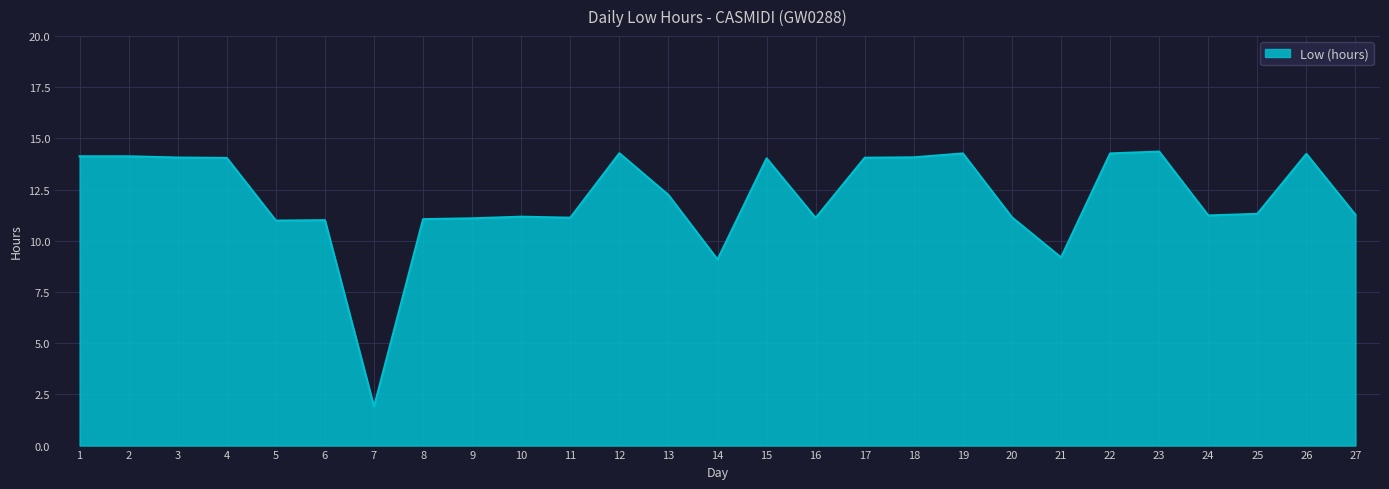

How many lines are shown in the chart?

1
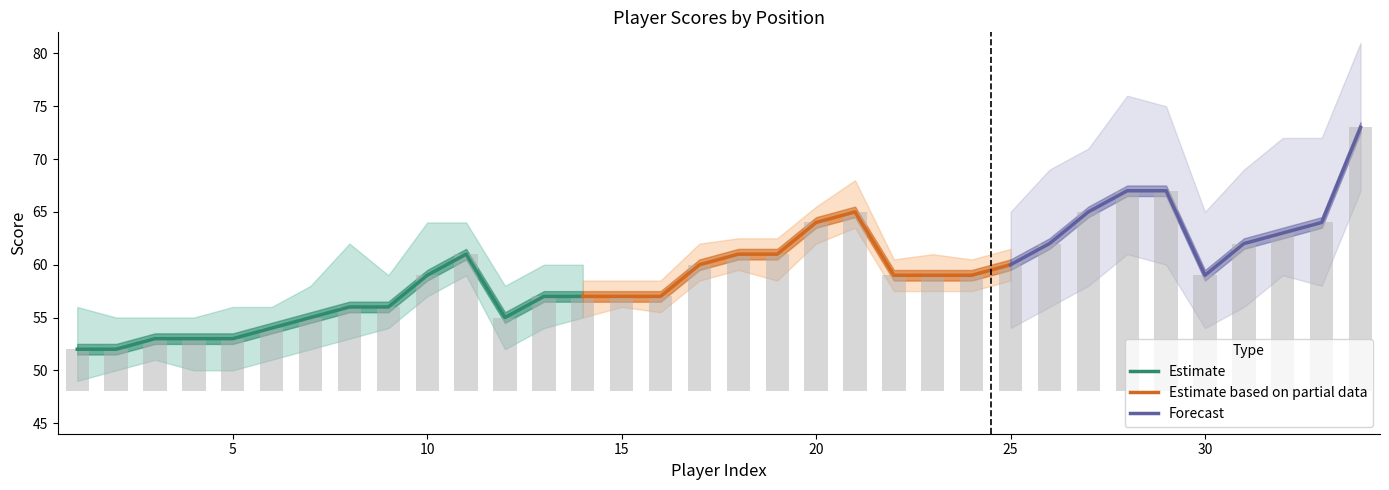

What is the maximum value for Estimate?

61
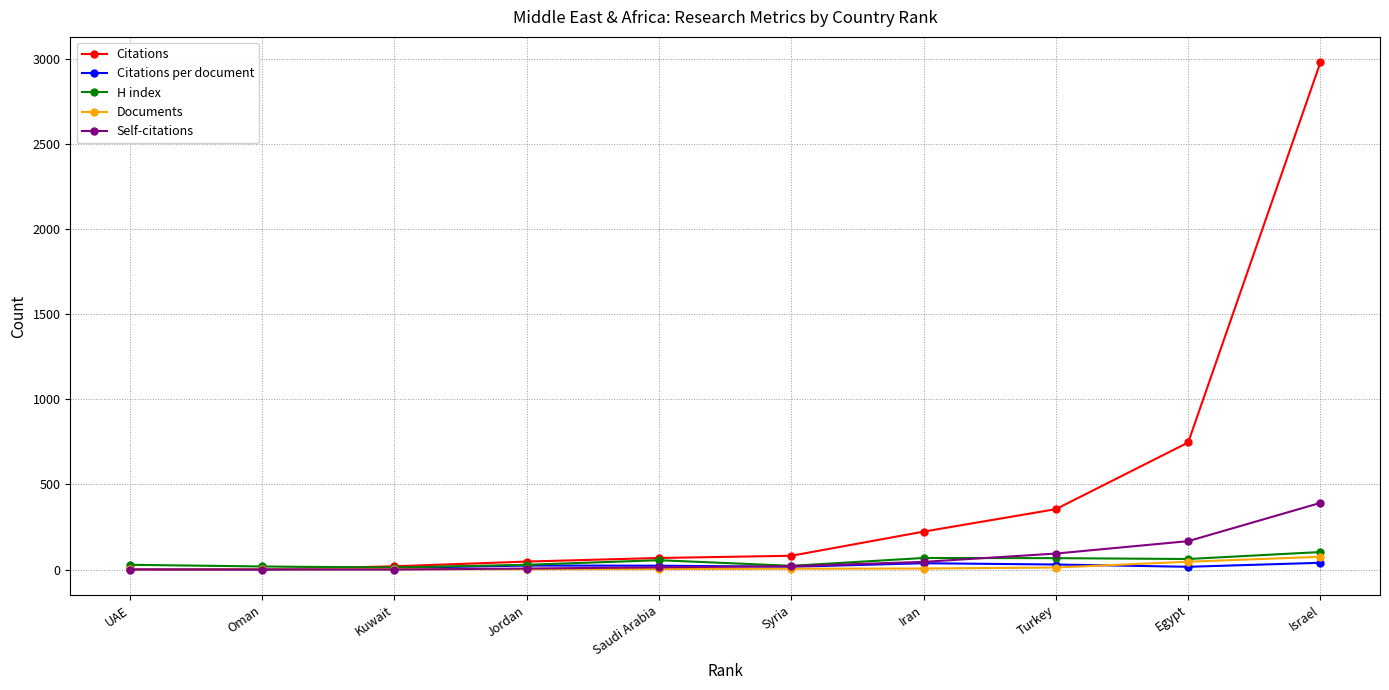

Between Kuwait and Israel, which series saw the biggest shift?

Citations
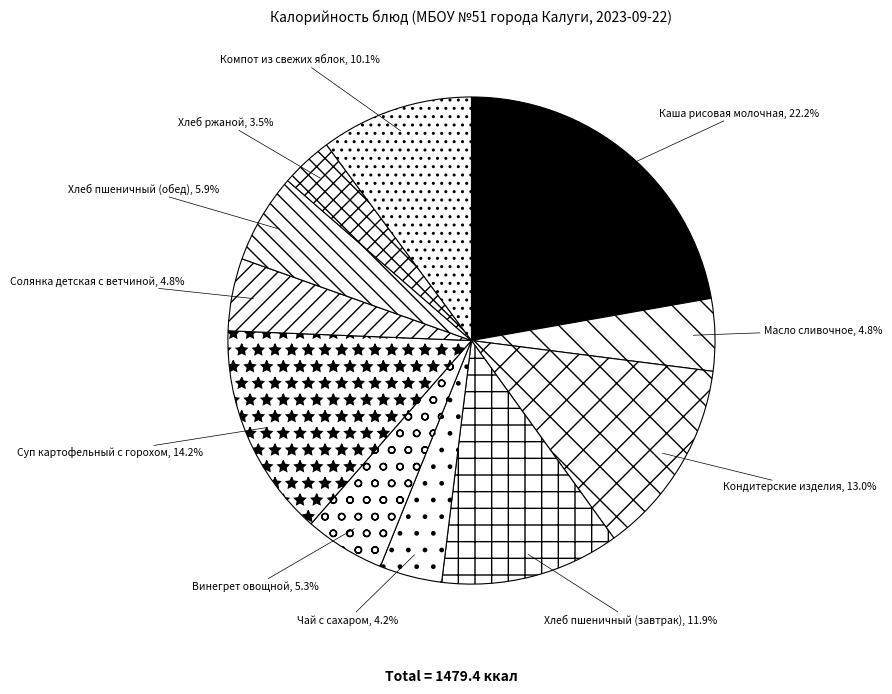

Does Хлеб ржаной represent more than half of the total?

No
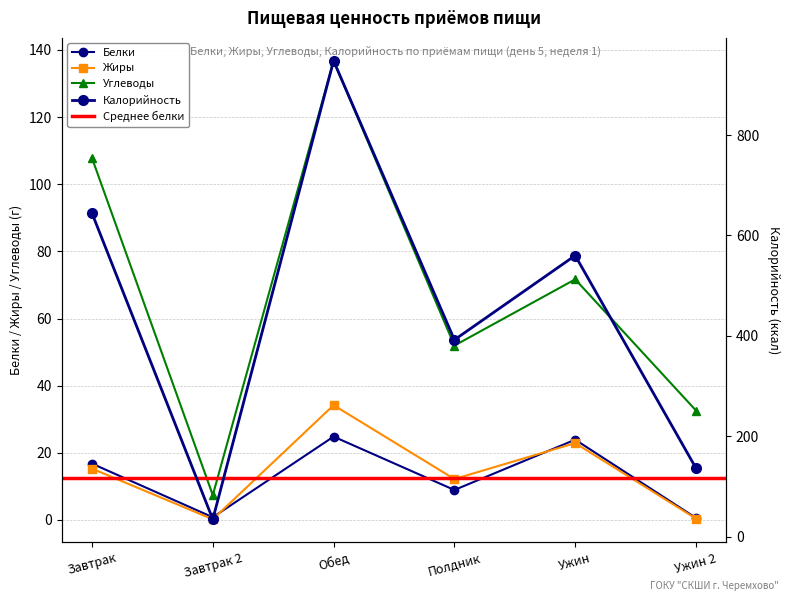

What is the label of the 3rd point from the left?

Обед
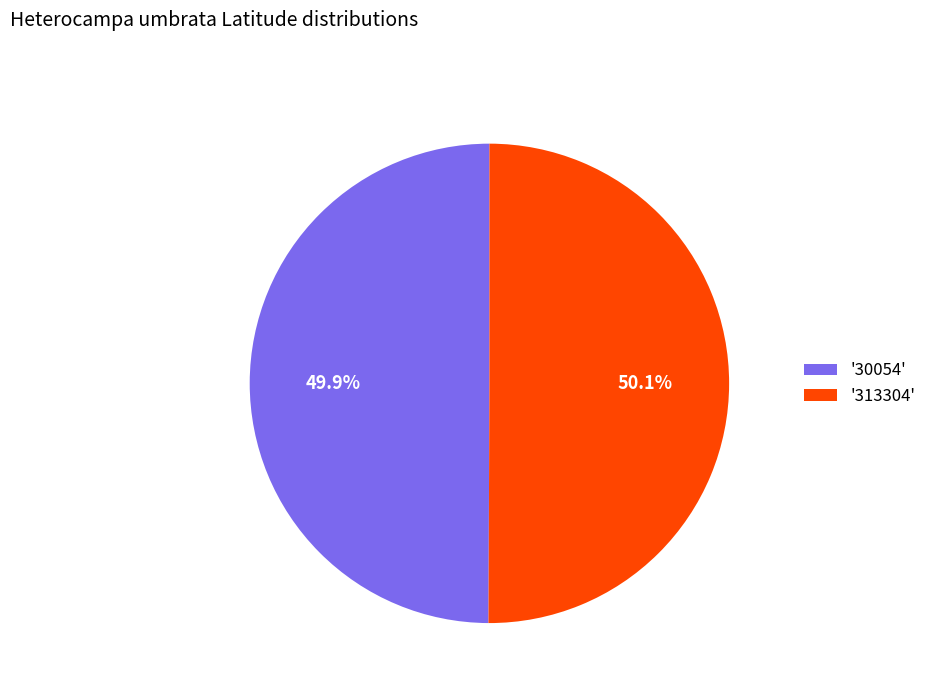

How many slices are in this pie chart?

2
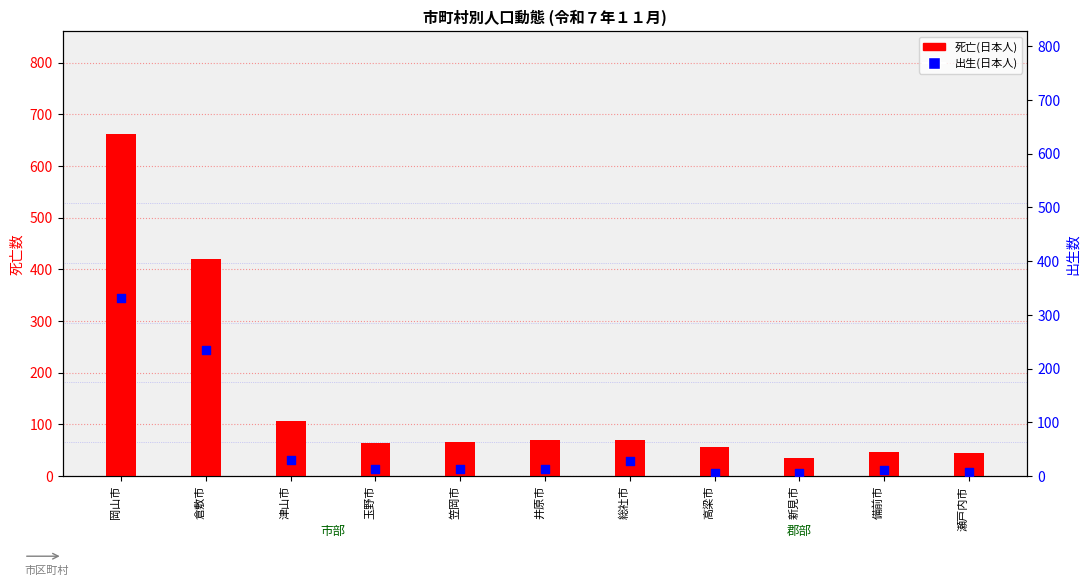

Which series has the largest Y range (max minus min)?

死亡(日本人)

-=-=-=-=-

### Description of the task:
Reproduce all of the lines above, substituting "graph" for every occurrence of "chart" and leaving everything else unchanged. Omit the pictures from your answer.

### Answer to this exercise:
How many lines are shown in the graph?

1

What is the maximum value for Estimate?

61

Between Kuwait and Israel, which series saw the biggest shift?

Citations

Does Хлеб ржаной represent more than half of the total?

No

What is the label of the 3rd point from the left?

Обед

How many slices are in this pie graph?

2

Which series has the largest Y range (max minus min)?

死亡(日本人)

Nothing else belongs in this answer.